Data extract below:

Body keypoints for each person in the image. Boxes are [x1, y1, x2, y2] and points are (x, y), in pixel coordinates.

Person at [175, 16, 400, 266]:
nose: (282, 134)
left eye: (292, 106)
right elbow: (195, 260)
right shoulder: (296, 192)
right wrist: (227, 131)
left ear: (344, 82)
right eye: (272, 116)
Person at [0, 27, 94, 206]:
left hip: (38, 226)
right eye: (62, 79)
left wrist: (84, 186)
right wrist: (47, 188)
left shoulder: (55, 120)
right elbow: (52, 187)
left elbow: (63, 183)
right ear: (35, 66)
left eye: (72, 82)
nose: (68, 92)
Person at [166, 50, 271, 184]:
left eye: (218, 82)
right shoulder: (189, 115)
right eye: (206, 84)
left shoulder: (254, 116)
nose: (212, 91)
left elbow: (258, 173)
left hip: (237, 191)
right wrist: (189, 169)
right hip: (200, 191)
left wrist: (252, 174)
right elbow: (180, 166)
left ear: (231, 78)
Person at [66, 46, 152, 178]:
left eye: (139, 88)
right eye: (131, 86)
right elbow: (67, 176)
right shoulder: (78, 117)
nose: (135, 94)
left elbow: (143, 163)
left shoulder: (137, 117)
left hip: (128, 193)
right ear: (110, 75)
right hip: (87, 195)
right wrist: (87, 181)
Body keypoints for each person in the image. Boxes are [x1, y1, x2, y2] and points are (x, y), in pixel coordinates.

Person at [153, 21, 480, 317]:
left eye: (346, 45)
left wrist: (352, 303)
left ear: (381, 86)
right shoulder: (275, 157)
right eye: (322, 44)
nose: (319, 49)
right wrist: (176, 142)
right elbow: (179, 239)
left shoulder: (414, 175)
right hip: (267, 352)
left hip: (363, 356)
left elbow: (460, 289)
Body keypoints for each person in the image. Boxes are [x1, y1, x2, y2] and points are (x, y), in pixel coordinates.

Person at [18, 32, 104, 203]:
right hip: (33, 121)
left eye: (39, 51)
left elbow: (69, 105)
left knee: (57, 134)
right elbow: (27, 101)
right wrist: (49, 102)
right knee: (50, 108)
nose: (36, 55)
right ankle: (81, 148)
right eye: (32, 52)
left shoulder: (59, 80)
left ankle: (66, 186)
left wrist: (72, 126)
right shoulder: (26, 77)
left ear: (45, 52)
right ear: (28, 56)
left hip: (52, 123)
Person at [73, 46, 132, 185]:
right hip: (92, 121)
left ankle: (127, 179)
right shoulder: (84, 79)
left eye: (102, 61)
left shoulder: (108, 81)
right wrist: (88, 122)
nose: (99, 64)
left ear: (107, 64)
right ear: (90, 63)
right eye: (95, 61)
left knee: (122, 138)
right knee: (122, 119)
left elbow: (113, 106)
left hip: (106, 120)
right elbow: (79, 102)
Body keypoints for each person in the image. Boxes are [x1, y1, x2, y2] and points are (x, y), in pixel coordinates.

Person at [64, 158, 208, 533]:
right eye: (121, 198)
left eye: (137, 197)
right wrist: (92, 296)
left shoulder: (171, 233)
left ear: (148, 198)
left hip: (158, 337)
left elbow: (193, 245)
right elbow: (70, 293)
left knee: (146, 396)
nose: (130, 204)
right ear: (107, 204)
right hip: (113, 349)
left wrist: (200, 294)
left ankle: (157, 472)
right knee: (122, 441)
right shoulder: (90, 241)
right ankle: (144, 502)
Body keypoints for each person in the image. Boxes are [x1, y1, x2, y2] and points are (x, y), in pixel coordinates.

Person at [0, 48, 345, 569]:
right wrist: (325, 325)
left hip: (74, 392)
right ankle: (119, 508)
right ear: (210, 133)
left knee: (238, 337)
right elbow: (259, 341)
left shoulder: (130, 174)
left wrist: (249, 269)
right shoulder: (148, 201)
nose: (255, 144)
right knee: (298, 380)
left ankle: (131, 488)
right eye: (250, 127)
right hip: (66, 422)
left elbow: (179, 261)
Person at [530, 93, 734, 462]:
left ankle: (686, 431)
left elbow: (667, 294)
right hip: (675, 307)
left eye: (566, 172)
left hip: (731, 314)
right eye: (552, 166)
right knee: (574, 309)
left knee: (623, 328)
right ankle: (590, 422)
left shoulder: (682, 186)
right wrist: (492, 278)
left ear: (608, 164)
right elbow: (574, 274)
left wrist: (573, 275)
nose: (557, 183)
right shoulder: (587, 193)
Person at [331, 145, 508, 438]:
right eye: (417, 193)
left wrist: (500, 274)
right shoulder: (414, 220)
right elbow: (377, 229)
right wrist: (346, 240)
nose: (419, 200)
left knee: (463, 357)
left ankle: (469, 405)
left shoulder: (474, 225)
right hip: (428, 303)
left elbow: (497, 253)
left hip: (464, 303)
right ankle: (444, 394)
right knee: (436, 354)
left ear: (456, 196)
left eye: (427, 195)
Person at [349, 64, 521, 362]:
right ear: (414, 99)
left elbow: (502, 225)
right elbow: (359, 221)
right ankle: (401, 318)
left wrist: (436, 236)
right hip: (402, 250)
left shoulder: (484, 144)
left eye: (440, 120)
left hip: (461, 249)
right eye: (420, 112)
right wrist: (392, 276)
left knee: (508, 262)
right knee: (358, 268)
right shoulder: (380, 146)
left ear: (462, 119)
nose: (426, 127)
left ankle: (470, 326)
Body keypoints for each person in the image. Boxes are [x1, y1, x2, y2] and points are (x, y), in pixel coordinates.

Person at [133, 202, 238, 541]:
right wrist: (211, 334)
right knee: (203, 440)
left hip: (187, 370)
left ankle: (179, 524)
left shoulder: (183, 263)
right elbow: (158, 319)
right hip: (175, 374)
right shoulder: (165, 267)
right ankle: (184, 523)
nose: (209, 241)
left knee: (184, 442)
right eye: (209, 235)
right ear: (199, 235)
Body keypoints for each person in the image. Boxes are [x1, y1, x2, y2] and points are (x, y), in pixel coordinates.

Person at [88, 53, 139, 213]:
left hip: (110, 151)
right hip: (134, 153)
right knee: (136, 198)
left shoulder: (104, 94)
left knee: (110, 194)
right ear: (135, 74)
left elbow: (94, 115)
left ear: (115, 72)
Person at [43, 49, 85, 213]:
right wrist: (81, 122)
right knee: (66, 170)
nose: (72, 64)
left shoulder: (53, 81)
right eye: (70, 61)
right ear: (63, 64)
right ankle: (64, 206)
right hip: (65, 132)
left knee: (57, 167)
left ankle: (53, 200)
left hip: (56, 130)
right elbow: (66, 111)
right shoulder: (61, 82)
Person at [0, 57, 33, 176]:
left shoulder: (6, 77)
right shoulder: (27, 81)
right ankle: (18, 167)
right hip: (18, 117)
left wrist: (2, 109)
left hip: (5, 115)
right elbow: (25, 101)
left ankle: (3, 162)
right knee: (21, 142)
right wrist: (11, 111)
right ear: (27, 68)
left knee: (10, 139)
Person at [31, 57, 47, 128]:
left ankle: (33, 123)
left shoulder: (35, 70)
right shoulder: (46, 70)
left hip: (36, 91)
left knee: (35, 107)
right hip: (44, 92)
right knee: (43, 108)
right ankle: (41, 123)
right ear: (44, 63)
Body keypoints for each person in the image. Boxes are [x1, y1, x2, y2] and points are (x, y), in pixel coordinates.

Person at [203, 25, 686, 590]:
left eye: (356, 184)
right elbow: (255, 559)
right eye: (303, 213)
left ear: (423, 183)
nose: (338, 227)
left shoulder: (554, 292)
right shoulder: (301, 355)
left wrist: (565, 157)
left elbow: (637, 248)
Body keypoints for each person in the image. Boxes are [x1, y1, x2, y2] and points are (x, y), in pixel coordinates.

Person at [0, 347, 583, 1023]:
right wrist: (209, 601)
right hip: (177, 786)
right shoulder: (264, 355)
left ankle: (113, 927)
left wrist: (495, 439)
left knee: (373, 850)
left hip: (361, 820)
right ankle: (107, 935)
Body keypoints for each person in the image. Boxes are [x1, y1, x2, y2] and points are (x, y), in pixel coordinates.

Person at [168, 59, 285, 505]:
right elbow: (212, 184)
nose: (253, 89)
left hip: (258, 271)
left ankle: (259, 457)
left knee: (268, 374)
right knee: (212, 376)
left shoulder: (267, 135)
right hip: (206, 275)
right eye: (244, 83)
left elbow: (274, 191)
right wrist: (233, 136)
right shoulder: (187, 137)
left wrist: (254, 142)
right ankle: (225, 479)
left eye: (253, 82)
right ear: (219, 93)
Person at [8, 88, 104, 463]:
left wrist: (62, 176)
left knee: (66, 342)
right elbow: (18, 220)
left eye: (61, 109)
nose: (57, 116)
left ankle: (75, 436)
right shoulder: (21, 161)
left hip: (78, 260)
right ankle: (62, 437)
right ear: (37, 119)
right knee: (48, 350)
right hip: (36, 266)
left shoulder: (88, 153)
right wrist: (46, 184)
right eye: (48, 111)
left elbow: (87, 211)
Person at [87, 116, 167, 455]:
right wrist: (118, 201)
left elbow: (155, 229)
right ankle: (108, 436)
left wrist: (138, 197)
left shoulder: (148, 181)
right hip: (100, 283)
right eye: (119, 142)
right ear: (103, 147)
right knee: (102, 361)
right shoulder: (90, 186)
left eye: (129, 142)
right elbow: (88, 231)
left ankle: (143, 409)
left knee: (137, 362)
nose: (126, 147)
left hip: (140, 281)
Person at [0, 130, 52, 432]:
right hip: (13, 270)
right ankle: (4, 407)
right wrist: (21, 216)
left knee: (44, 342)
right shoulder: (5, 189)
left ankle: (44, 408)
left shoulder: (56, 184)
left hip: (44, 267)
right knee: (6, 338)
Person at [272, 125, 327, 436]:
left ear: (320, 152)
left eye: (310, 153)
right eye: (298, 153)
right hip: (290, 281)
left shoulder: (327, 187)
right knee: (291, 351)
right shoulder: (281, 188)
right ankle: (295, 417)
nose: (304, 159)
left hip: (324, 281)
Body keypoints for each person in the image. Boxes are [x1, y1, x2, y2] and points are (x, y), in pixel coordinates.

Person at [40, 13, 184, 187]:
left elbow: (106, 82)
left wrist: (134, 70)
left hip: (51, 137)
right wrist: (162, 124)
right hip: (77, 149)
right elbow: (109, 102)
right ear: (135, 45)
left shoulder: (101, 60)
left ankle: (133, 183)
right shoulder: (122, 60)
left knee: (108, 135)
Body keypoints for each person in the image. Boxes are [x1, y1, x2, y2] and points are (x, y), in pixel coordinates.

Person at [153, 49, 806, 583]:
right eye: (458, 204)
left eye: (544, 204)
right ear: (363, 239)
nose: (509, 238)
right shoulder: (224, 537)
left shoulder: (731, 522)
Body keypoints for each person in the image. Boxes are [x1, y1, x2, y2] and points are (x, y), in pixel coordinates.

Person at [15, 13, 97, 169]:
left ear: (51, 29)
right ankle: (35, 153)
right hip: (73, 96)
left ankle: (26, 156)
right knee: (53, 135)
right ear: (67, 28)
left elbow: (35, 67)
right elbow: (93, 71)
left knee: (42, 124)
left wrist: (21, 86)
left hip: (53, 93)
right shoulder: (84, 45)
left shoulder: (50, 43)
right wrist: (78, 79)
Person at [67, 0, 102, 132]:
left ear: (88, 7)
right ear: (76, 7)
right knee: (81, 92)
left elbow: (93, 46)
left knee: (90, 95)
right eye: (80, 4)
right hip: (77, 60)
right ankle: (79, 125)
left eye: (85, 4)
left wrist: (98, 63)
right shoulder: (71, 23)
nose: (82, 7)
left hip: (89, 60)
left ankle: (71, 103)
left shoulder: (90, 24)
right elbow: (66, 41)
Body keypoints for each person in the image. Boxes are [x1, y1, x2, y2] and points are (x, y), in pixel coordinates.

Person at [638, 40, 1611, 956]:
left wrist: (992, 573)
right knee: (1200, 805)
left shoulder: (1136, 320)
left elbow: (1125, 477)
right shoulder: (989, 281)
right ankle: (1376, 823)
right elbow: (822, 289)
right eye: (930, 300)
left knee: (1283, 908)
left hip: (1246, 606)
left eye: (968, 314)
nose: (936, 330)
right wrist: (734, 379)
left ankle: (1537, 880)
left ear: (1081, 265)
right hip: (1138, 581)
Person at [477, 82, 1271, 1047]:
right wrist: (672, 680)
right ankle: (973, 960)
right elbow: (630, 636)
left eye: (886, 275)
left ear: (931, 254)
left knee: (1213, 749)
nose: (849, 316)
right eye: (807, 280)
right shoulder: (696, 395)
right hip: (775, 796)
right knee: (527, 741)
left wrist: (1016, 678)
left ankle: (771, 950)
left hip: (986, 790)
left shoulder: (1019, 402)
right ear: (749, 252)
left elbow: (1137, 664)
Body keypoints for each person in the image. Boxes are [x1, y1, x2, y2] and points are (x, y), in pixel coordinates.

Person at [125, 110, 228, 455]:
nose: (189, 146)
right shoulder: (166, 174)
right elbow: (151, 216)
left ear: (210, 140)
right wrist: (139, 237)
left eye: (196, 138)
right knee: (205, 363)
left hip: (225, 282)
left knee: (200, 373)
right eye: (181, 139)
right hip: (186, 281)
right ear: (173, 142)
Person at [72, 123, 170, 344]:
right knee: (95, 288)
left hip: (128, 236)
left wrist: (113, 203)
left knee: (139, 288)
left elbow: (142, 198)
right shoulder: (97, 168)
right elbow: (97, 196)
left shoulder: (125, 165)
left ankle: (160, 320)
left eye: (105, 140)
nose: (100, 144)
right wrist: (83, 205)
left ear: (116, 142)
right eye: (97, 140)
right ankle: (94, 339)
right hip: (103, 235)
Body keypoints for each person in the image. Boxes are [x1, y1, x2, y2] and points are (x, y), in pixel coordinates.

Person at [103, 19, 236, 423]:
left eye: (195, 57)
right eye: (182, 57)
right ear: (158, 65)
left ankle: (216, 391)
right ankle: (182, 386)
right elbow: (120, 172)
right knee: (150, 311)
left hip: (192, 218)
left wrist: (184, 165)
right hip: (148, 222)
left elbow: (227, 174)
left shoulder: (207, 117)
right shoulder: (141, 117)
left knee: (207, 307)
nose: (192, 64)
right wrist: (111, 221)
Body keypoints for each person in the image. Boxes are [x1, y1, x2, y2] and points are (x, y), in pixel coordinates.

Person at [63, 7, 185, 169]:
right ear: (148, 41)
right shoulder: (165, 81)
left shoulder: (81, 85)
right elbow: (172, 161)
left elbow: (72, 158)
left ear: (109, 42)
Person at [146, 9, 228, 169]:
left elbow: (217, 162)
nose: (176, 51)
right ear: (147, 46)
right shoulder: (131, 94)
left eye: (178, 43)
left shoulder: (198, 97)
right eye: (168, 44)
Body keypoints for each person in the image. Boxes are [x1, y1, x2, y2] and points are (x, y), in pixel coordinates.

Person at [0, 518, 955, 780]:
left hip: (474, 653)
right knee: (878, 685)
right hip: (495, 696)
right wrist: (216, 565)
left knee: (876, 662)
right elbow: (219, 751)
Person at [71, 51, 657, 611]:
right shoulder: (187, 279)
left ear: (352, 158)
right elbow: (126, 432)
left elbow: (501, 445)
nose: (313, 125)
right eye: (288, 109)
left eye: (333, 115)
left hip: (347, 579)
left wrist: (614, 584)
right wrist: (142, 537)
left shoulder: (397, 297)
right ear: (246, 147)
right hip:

End of Data extract.

__Instructions for the task__.
If a line comes after the one containing "left elbow: (460, 289)", leave it out; set down every line of the data before it, and that line itself, exactly.

__Problem solution__.
Body keypoints for each person in the image. Boxes are [x1, y1, x2, y2] and points are (x, y), in pixel coordinates.

Person at [175, 16, 400, 266]:
nose: (282, 134)
left eye: (292, 106)
right elbow: (195, 260)
right shoulder: (296, 192)
right wrist: (227, 131)
left ear: (344, 82)
right eye: (272, 116)
Person at [0, 27, 94, 206]:
left hip: (38, 226)
right eye: (62, 79)
left wrist: (84, 186)
right wrist: (47, 188)
left shoulder: (55, 120)
right elbow: (52, 187)
left elbow: (63, 183)
right ear: (35, 66)
left eye: (72, 82)
nose: (68, 92)
Person at [166, 50, 271, 184]:
left eye: (218, 82)
right shoulder: (189, 115)
right eye: (206, 84)
left shoulder: (254, 116)
nose: (212, 91)
left elbow: (258, 173)
left hip: (237, 191)
right wrist: (189, 169)
right hip: (200, 191)
left wrist: (252, 174)
right elbow: (180, 166)
left ear: (231, 78)
Person at [66, 46, 152, 178]:
left eye: (139, 88)
right eye: (131, 86)
right elbow: (67, 176)
right shoulder: (78, 117)
nose: (135, 94)
left elbow: (143, 163)
left shoulder: (137, 117)
left hip: (128, 193)
right ear: (110, 75)
right hip: (87, 195)
right wrist: (87, 181)
Body keypoints for each person in the image. Boxes are [x1, y1, x2, y2] and points are (x, y), in pixel coordinates.

Person at [153, 21, 480, 317]:
left eye: (346, 45)
left wrist: (352, 303)
left ear: (381, 86)
right shoulder: (275, 157)
right eye: (322, 44)
nose: (319, 49)
right wrist: (176, 142)
right elbow: (179, 239)
left shoulder: (414, 175)
right hip: (267, 352)
left hip: (363, 356)
left elbow: (460, 289)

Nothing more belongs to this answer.